Magazine Astronomia

Annegate in un bicchier di ghiaccio

Creato il 18 febbraio 2016 da Media Inaf

antarctic-meteoriteAnche se le meteoriti cadono in modo uniforme su tutta la superficie terrestre, più di due terzi di quelle finora raccolte sono state recuperate in Antartide. Tuttavia, nel ricco raccolto antartico stranamente non sono quasi presenti meteoriti ferrose, mentre altrove se ne trovano in media un buon 5 per cento.

Secondo un gruppo di ricercatori dell’Università di Manchester, nel Regno Unito, la soluzione di questa incongruenza è proprio lì, a poche decine di centimetri sotto la superficie ghiacciata. Nell’articolo pubblicato su Nature Communications, il gruppo interdisciplinare di Manchester stima che, a causa della maggiore conduttività termica, queste particolari meteoriti non riescano quasi mai a emergere dal ghiaccio, come invece fanno quelle rocciose in particolari zone di affioramento.

L’Antartide è la regione più produttiva del pianeta per la ricerca di meteoriti. Un po’ perché è un deserto (sembra strano definirlo così, ma l’acqua liquida è veramente scarsa), peraltro di un colore che contrasta nettamente con quello delle pietre. In più, il freddo asciutto permette la conservazione delle meteoriti per tempi molto più lunghi rispetto ad altre condizioni climatiche.

Ma la ragione principale è che qui agisce un particolare meccanismo di setacciamento automatico, riassunto nell’illustrazione a fianco realizzata dal Museo Nazionale dell’Antartide, che concentra in aree di pochi chilometri quadrati le meteoriti cadute sui milioni di chilometri quadrati dell’altopiano polare.

Dopo la caduta, col susseguirsi delle precipitazioni nevose, le meteoriti vengono sepolte nel ghiaccio. Il ghiaccio, per gravità, scorre verso il mare portandosi dietro il suo carico di meteoriti; tuttavia, se lungo il suo percorso incontra un ostacolo, come una catena montuosa, non può progredire indisturbato ma deve risalire contro la barriera. I forti venti polari rimuovono continuamente il ghiaccio in risalita (ablazione), formando così un affioramento di ghiaccio profondo e antico, il ghiaccio blu, sulla cui superficie emergono e si accumulano le meteoriti. Queste zone di affioramento (MSZ, Meteorite Stranding Zones ) rappresentano dunque delle miracolose miniere per i cercatori di meteoriti.

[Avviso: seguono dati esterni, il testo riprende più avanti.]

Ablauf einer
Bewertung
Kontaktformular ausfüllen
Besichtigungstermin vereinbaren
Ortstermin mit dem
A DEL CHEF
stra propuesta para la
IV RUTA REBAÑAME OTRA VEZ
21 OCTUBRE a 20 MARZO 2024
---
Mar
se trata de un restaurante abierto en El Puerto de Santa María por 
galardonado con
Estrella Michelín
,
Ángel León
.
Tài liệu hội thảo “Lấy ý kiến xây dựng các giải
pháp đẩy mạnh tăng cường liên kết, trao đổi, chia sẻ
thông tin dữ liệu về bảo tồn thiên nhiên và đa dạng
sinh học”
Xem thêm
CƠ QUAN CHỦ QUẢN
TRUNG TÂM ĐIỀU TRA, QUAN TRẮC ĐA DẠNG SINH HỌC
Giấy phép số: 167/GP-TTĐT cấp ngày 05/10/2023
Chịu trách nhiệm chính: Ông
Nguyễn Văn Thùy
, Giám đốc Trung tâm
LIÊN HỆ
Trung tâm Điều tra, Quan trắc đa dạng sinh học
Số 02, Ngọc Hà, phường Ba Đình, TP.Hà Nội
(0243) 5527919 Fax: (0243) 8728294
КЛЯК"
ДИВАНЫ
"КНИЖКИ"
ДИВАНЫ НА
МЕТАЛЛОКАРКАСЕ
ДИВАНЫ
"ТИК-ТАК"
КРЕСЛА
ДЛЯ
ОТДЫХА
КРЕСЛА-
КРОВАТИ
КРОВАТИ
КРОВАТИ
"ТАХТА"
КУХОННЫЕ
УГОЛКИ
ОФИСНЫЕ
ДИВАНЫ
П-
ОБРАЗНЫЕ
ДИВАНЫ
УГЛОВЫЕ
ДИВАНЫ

Ora i ricercatori di Manchester hanno sviluppato un modello – poi confermato da esperimenti di laboratorio – in grado di spiegare come mai le meteoriti ferrose apparentemente non passino attraverso questi meccanismi di “risorgiva”. Quando le antiche meteoriti in risalita arrivano a qualche decina di centimetri dalla superficie del ghiaccio, la parte della radiazione solare che riesce a penetrarvi inizia a scaldarle, e questo succede con più intensità per quelle a elevata conducibilità termica, come quelle ricche in ferro, provocando uno scioglimento del ghiaccio circostante sufficiente a compensare la risalita annuale del ghiaccio. In parole povere, le meteoriti ferrose “annegano” nel ghiaccio.

Una spedizione italiana a caccia di meteoriti in Antartide. Crediti: PNRA

Una spedizione italiana a caccia di meteoriti in Antartide. Crediti: PNRA

In questo modo dovrebbero dunque essersi formati abbondanti strati di meteoriti ferrose, a profondità tra i 10 e i 50 centimetri, finora sfuggiti alle usuali tecniche di ricerca in superficie.

«Se si riuscisse ad accedere a questi strati», commenta Geoffrey Evatt, leader della ricerca, «la nostra collezione di meteoriti ricche in ferro aumenterebbe in modo significativo, aiutando direttamente la nostra comprensione dei primi processi di formazione del Sistema solare», trattandosi probabilmente di frammenti del nucleo di antichi asteroidi, poi frantumati da impatti cosmici.

L’indicazione sulla mappa c’è: ora può iniziare la corsa a chi arriverà per primo a verificare se questo ricchi giacimenti esistano davvero.